El fin de semana inicia con prácticas libres bajo temperaturas que oscilarán entre 15 y 22 grados, con apenas 5 por ciento de probabilidad de lluvia y vientos ligeros. La pista alcanzará los 40 grados, un dato clave para los ingenieros que deberán anticipar el comportamiento térmico de los compuestos. El sábado mantendrá la tendencia: clima templado, cielo mayormente despejado y ráfagas que podrían superar los 40 kilómetros por hora, un factor que podría influir en la estabilidad de los autos durante la clasificación. El domingo, día de carrera, se perfila con condiciones ideales: temperaturas entre 12 y 24 grados, pista que podría llegar a 45 grados y cero probabilidad de lluvia.
El estreno del nuevo reglamento técnico añade un matiz adicional. Aunque las llantas siguen siendo de 18 pulgadas, los neumáticos son más estrechos y con un diámetro total reducido, lo que modifica el parche de contacto y obliga a los equipos a recalibrar su lectura del desgaste y la temperatura. Pirelli mantiene la selección más blanda de su gama: C3 como duro, C4 como medio y C5 como blando. Cada piloto dispondrá de dos juegos duros, tres medios y ocho blandos, además de intermedios y de lluvia en caso de necesidad. Quienes alcancen la Q3 recibirán un juego extra de blandos, mientras que la carrera exigirá el uso de al menos dos compuestos slick distintos si la pista permanece seca.
Las primeras vueltas del viernes serán determinantes para entender cómo equilibrar temperaturas entre ejes, un desafío acentuado por la energía que el motor transfiere al eje trasero. La gestión térmica será clave en clasificación, donde podría ser necesario ajustar temperaturas o realizar vueltas de preparación adicionales. En carrera, la estrategia dependerá de dos variables: la carga aerodinámica que genere cada monoplaza —que definirá si el compuesto más blando puede utilizarse en un stint— y las oportunidades de adelantamiento, que siguen siendo limitadas en Albert Park pese a las modificaciones recientes. El nuevo modo Adelantamiento podría jugar un papel importante en este punto.

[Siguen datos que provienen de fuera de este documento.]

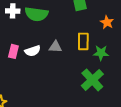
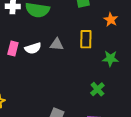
green star: (101, 53) -> (110, 58), moved
green cross: (92, 80) -> (97, 89), moved, size x0.6

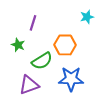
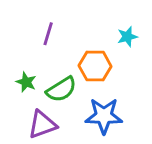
cyan star: (87, 17) -> (127, 37), moved
green star: (18, 45) -> (26, 82), moved

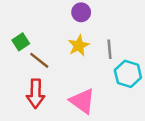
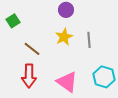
green square: (21, 42) -> (13, 21), moved
cyan hexagon: (128, 74) -> (104, 77), moved

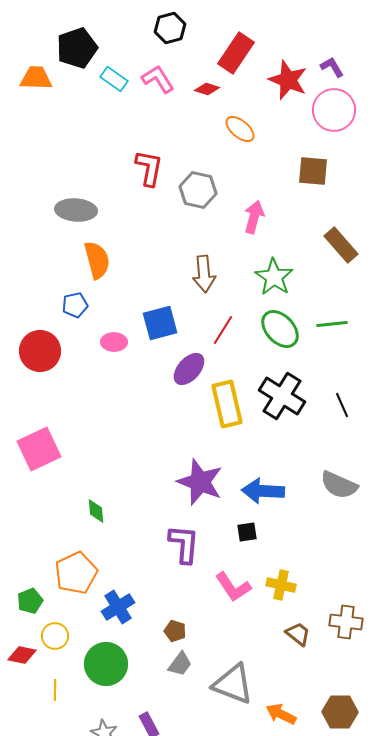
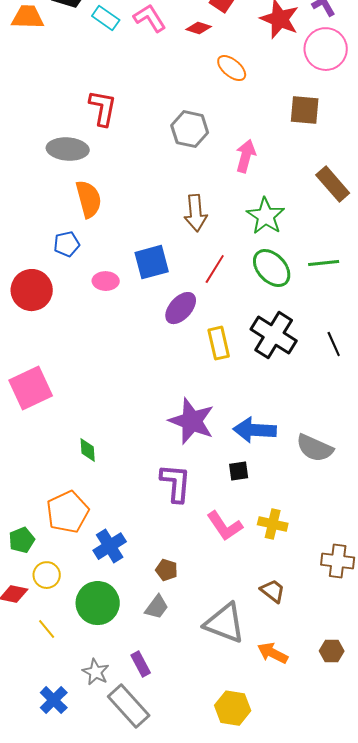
red L-shape: (149, 168) -> (103, 108), moved
yellow rectangle: (227, 404) -> (219, 343), size x0.7
gray semicircle: (339, 485) -> (315, 448), moved
brown trapezoid: (298, 634) -> (273, 591), moved
gray trapezoid: (180, 664) -> (157, 607), moved
yellow line: (55, 690) -> (47, 629), turned -40
brown hexagon: (340, 712) -> (332, 651), size x0.7

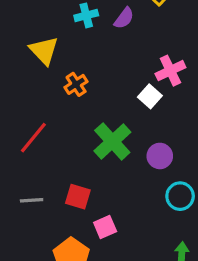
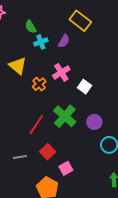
pink cross: (170, 71) -> (61, 72), moved
red line: (33, 138) -> (36, 125), moved
red square: (78, 197) -> (48, 152), turned 35

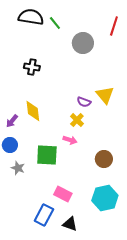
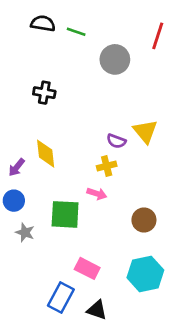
black semicircle: (31, 17) -> (43, 23), size x0.7
green line: (55, 23) -> (76, 32), turned -32
yellow cross: (77, 120) -> (107, 166), turned 32

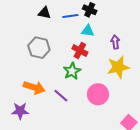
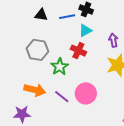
cyan triangle: (88, 31) -> (85, 30), turned -32
green star: (72, 71) -> (60, 67), moved
pink circle: (98, 94) -> (86, 93), moved

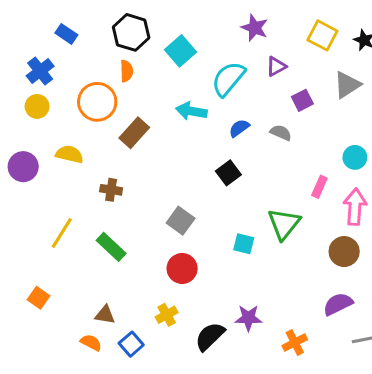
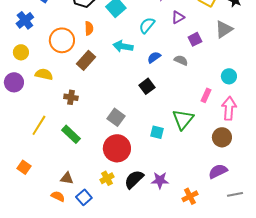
orange semicircle: (127, 71) -> (89, 28), moved
cyan semicircle: (228, 79) -> (147, 25), size x0.7
yellow circle: (37, 106) -> (21, 52), moved
red circle: (182, 268) -> (117, 148), size x1.4
black semicircle: (210, 336) -> (134, 179), moved

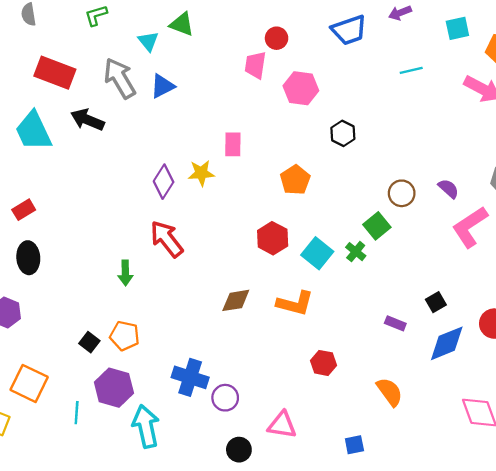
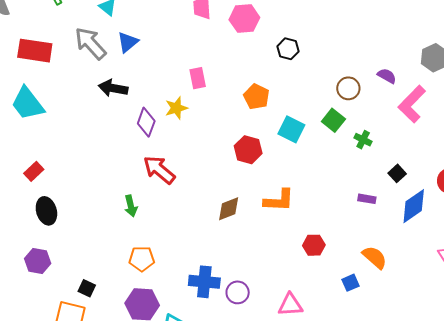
black arrow: (87, 120) -> (113, 88), moved
green cross: (356, 252) -> (363, 140), moved
cyan square: (317, 253) -> (291, 129), moved
black square: (89, 342) -> (87, 288), moved
blue square: (354, 445) -> (350, 283), moved

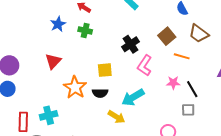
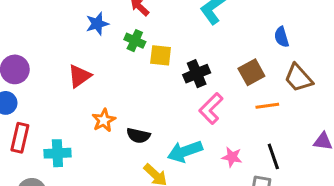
orange line: (182, 56) -> (267, 106), turned -35
yellow square: (105, 70) -> (161, 55), moved
pink star: (173, 83) -> (232, 157), moved
orange star: (75, 87) -> (104, 120), size x0.7
red rectangle: (23, 122) -> (20, 138), moved

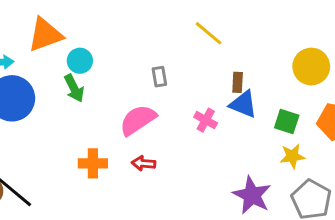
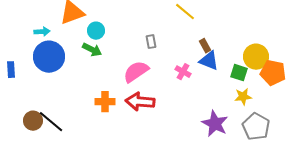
yellow circle: (311, 67) -> (256, 57), moved
brown rectangle: (238, 82) -> (205, 46), turned -32
green arrow: (74, 88) -> (92, 50), turned -36
red arrow: (144, 163) -> (140, 102), size x1.8

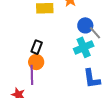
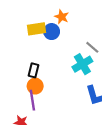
blue circle: (85, 25) -> (52, 32), moved

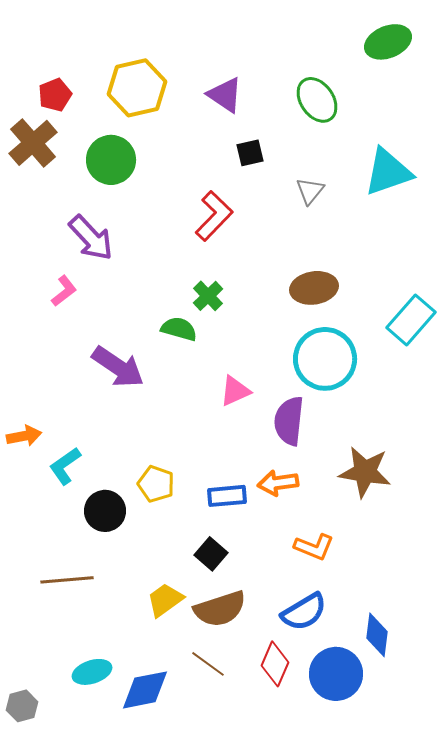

Aunque el clima parece estable, la fecha del Gran Premio coincide con un periodo de variabilidad en Melbourne. El año pasado, las lluvias intermitentes transformaron la carrera y llevaron a Lando Norris a la victoria con neumáticos intermedios. Esta vez, el pronóstico apunta a un escenario distinto, pero la Fórmula 1 ha demostrado que incluso los fines de semana más previsibles pueden cambiar en cuestión de minutos.
Con nuevas reglas, nuevos neumáticos y un clima que favorece el espectáculo, Australia se convierte en el primer examen real de una temporada que promete redefinir el orden competitivo.